Es, sin duda, un ser diferente. Su curiosidad radica en su enajenación. Verástegui parece vivir para adentro. No nos incita al silencio ni al estruendo. Nos hace entender de qué lado está cada uno. Pero es algo que no se comprende en ese instante, sino días después. Aquél universo propio en el que habita ha sido siempre inextricable. Y si para él, como dice, la locura es mundana y no forma parte de su vida, para nosotros, en cambio, parece habérselo llevado a «los extramuros del mundo», mas no alejándolo del todo, sino refugiándolo en una costa cercana desde donde contempla, con vital alegría, y vital desazón, la existencia y los años que van de la mano.

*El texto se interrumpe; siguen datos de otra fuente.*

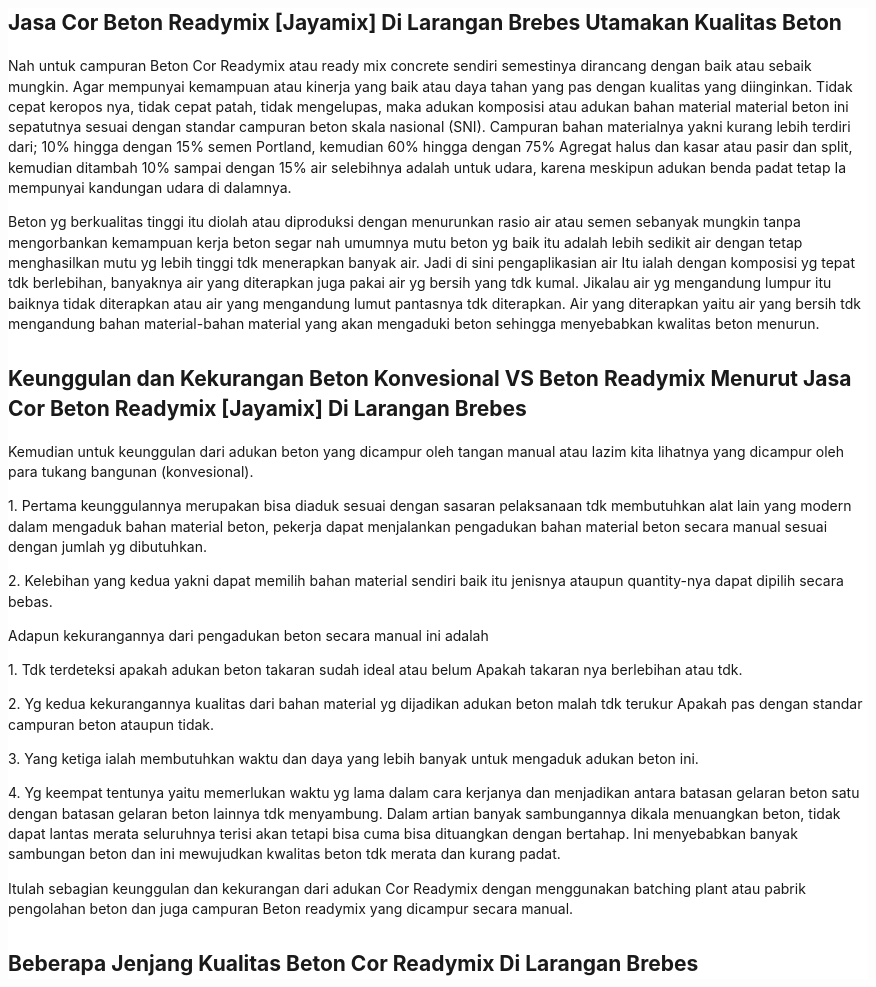 ## Jasa Cor Beton Readymix \[Jayamix\] Di Larangan Brebes Utamakan Kualitas Beton

Nah untuk campuran Beton Cor Readymix atau ready mix concrete sendiri semestinya dirancang dengan baik atau sebaik mungkin. Agar mempunyai kemampuan atau kinerja yang baik atau daya tahan yang pas dengan kualitas yang diinginkan. Tidak cepat keropos nya, tidak cepat patah, tidak mengelupas, maka adukan komposisi atau adukan bahan material material beton ini sepatutnya sesuai dengan standar campuran beton skala nasional (SNI). Campuran bahan materialnya yakni kurang lebih terdiri dari; 10% hingga dengan 15% semen Portland, kemudian 60% hingga dengan 75% Agregat halus dan kasar atau pasir dan split, kemudian ditambah 10% sampai dengan 15% air selebihnya adalah untuk udara, karena meskipun adukan benda padat tetap Ia mempunyai kandungan udara di dalamnya.

Beton yg berkualitas tinggi itu diolah atau diproduksi dengan menurunkan rasio air atau semen sebanyak mungkin tanpa mengorbankan kemampuan kerja beton segar nah umumnya mutu beton yg baik itu adalah lebih sedikit air dengan tetap menghasilkan mutu yg lebih tinggi tdk menerapkan banyak air. Jadi di sini pengaplikasian air Itu ialah dengan komposisi yg tepat tdk berlebihan, banyaknya air yang diterapkan juga pakai air yg bersih yang tdk kumal. Jikalau air yg mengandung lumpur itu baiknya tidak diterapkan atau air yang mengandung lumut pantasnya tdk diterapkan. Air yang diterapkan yaitu air yang bersih tdk mengandung bahan material-bahan material yang akan mengaduki beton sehingga menyebabkan kwalitas beton menurun.

## Keunggulan dan Kekurangan Beton Konvesional VS Beton Readymix Menurut Jasa Cor Beton Readymix \[Jayamix\] Di Larangan Brebes

Kemudian untuk keunggulan dari adukan beton yang dicampur oleh tangan manual atau lazim kita lihatnya yang dicampur oleh para tukang bangunan (konvesional).

1\. Pertama keunggulannya merupakan bisa diaduk sesuai dengan sasaran pelaksanaan tdk membutuhkan alat lain yang modern dalam mengaduk bahan material beton, pekerja dapat menjalankan pengadukan bahan material beton secara manual sesuai dengan jumlah yg dibutuhkan.

2\. Kelebihan yang kedua yakni dapat memilih bahan material sendiri baik itu jenisnya ataupun quantity-nya dapat dipilih secara bebas.

Adapun kekurangannya dari pengadukan beton secara manual ini adalah

1\. Tdk terdeteksi apakah adukan beton takaran sudah ideal atau belum Apakah takaran nya berlebihan atau tdk.

2\. Yg kedua kekurangannya kualitas dari bahan material yg dijadikan adukan beton malah tdk terukur Apakah pas dengan standar campuran beton ataupun tidak.

3\. Yang ketiga ialah membutuhkan waktu dan daya yang lebih banyak untuk mengaduk adukan beton ini.

4\. Yg keempat tentunya yaitu memerlukan waktu yg lama dalam cara kerjanya dan menjadikan antara batasan gelaran beton satu dengan batasan gelaran beton lainnya tdk menyambung. Dalam artian banyak sambungannya dikala menuangkan beton, tidak dapat lantas merata seluruhnya terisi akan tetapi bisa cuma bisa dituangkan dengan bertahap. Ini menyebabkan banyak sambungan beton dan ini mewujudkan kwalitas beton tdk merata dan kurang padat.

Itulah sebagian keunggulan dan kekurangan dari adukan Cor Readymix dengan menggunakan batching plant atau pabrik pengolahan beton dan juga campuran Beton readymix yang dicampur secara manual.

## Beberapa Jenjang Kualitas Beton Cor Readymix Di Larangan Brebes

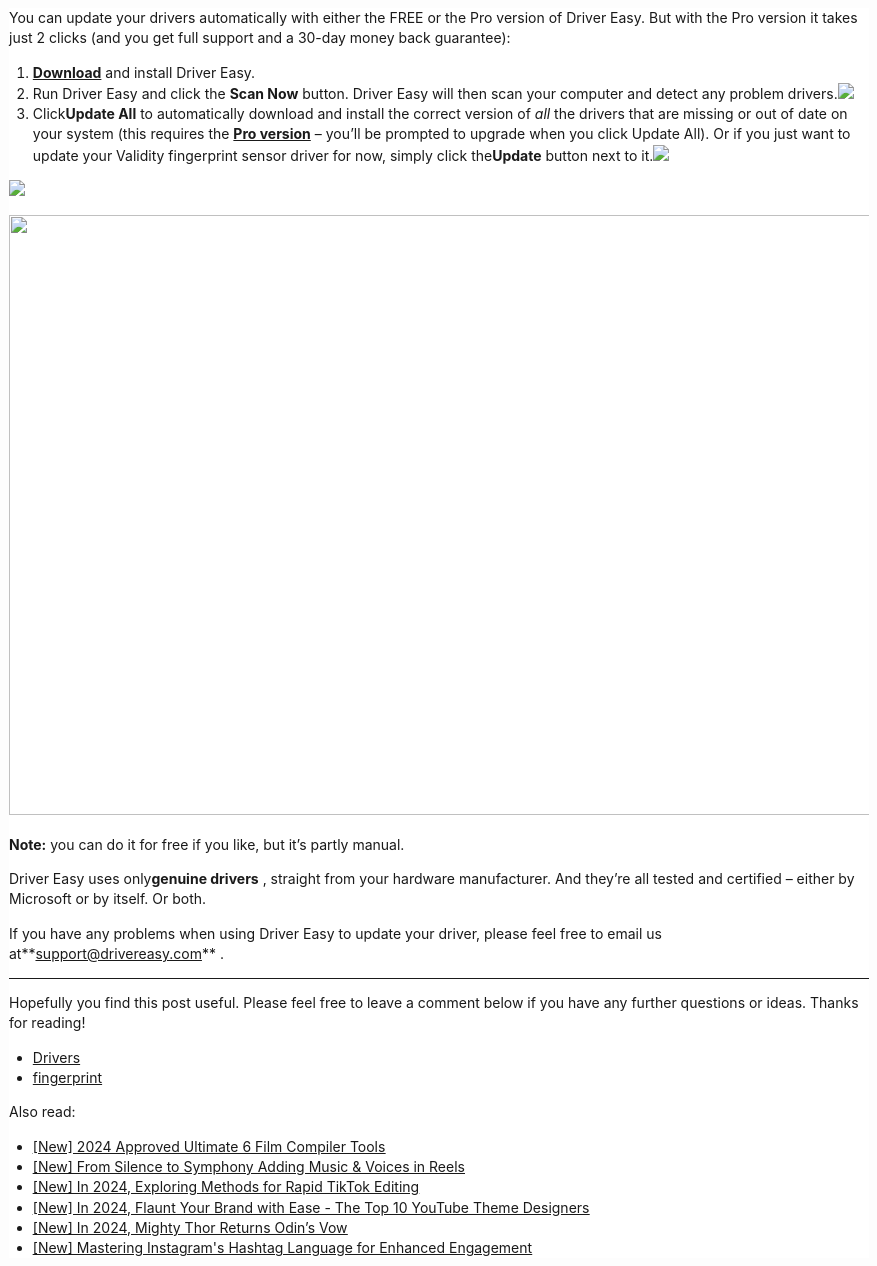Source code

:  You can update your drivers automatically with either the FREE or the Pro version of Driver Easy. But with the Pro version it takes just 2 clicks (and you get full support and a 30-day money back guarantee):

1. **[Download](https://tools.techidaily.com/drivereasy/download/)**  and install Driver Easy.
2. Run Driver Easy and click the **Scan Now** button. Driver Easy will then scan your computer and detect any problem drivers.![](https://images.drivereasy.com/wp-content/uploads/2019/05/2019-05-29_18-38-22-2.png)
3. Click**Update All** to automatically download and install the correct version of _all_ the drivers that are missing or out of date on your system (this requires the **[Pro version](https://tools.techidaily.com/drivereasy/download/)**  – you’ll be prompted to upgrade when you click Update All). Or if you just want to update your Validity fingerprint sensor driver for now, simply click the**Update** button next to it.![](https://images.drivereasy.com/wp-content/uploads/2019/05/2019-05-29_18-36-48-1.png)

<a href="https://secure.2checkout.com/order/checkout.php?PRODS=3851655&QTY=1&AFFILIATE=108875&CART=1"><img src="http://www.aiseesoft.com/avangate/30p/banner.jpg" border="0"></a>



<a href="https://appsumo.8odi.net/c/5597632/2068416/7443" target="_top" id="2068416"><img src="//a.impactradius-go.com/display-ad/7443-2068416" border="0" alt="" width="1200" height="600"/></a><img height="0" width="0" src="https://appsumo.8odi.net/i/5597632/2068416/7443" style="position:absolute;visibility:hidden;" border="0" />

**Note:** you can do it for free if you like, but it’s partly manual.

 Driver Easy uses only**genuine drivers** , straight from your hardware manufacturer. And they’re all tested and certified – either by Microsoft or by itself. Or both.

 If you have any problems when using Driver Easy to update your driver, please feel free to email us at**<support@drivereasy.com>** .

---

 Hopefully you find this post useful. Please feel free to leave a comment below if you have any further questions or ideas. Thanks for reading!

* [Drivers](https://tools.techidaily.com/drivereasy/download/)
* [fingerprint](https://tools.techidaily.com/drivereasy/download/)

<ins class="adsbygoogle"
     style="display:block"
     data-ad-format="autorelaxed"
     data-ad-client="ca-pub-7571918770474297"
     data-ad-slot="1223367746"></ins>



<ins class="adsbygoogle"
     style="display:block"
     data-ad-client="ca-pub-7571918770474297"
     data-ad-slot="8358498916"
     data-ad-format="auto"
     data-full-width-responsive="true"></ins>

<span class="atpl-alsoreadstyle">Also read:</span>
<div><ul>
<li><a href="https://facebook-clips.techidaily.com/new-2024-approved-ultimate-6-film-compiler-tools/"><u>[New] 2024 Approved  Ultimate 6 Film Compiler Tools</u></a></li>
<li><a href="https://instagram-video-files.techidaily.com/new-from-silence-to-symphony-adding-music-and-voices-in-reels/"><u>[New] From Silence to Symphony  Adding Music & Voices in Reels</u></a></li>
<li><a href="https://tiktok-video-recordings.techidaily.com/new-in-2024-exploring-methods-for-rapid-tiktok-editing/"><u>[New] In 2024, Exploring Methods for Rapid TikTok Editing</u></a></li>
<li><a href="https://eaxpv-info.techidaily.com/new-in-2024-flaunt-your-brand-with-ease-the-top-10-youtube-theme-designers/"><u>[New] In 2024, Flaunt Your Brand with Ease - The Top 10 YouTube Theme Designers</u></a></li>
<li><a href="https://on-screen-recording.techidaily.com/new-in-2024-mighty-thor-returns-odins-vow/"><u>[New] In 2024, Mighty Thor Returns  Odin’s Vow</u></a></li>
<li><a href="https://instagram-clips.techidaily.com/new-mastering-instagrams-hashtag-language-for-enhanced-engagement/"><u>[New] Mastering Instagram's Hashtag Language for Enhanced Engagement</u></a></li>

No es verdad que la tarde se haya acabado. Sin embargo, llega la hora de partir. El poeta accede amablemente a tomarse las fotos. Nos pide que se las enviemos. «Así será, don Enrique». Nos ponemos de pie y nos acompaña a la puerta. «¿Están felices?», nos dice. En realidad parecemos confundidos, pero sí... la alegría es distinta y no distante. «Llámenme cuando gusten, muchachos, yo estaré encantado de recibirlos». «Así será, don Enrique». Nos despedimos. Un apretón de manos. Un abrazo. «Hasta pronto»

Nos alejamos pensando, cada quien por su lado, que algo extraño ha pasado esta tarde, que hemos libado un vino con un bardo y que a pesar de ello todo ha sido fugaz y lejano. ¿En qué momento acabó? Hurgamos respuestas que no existen y nos proponemos, ciegamente, a seguir el camino. La poesía quizás nos depare rumbos sinuosos y disímiles o, como los de Verástegui, curiosos y enloquecedores.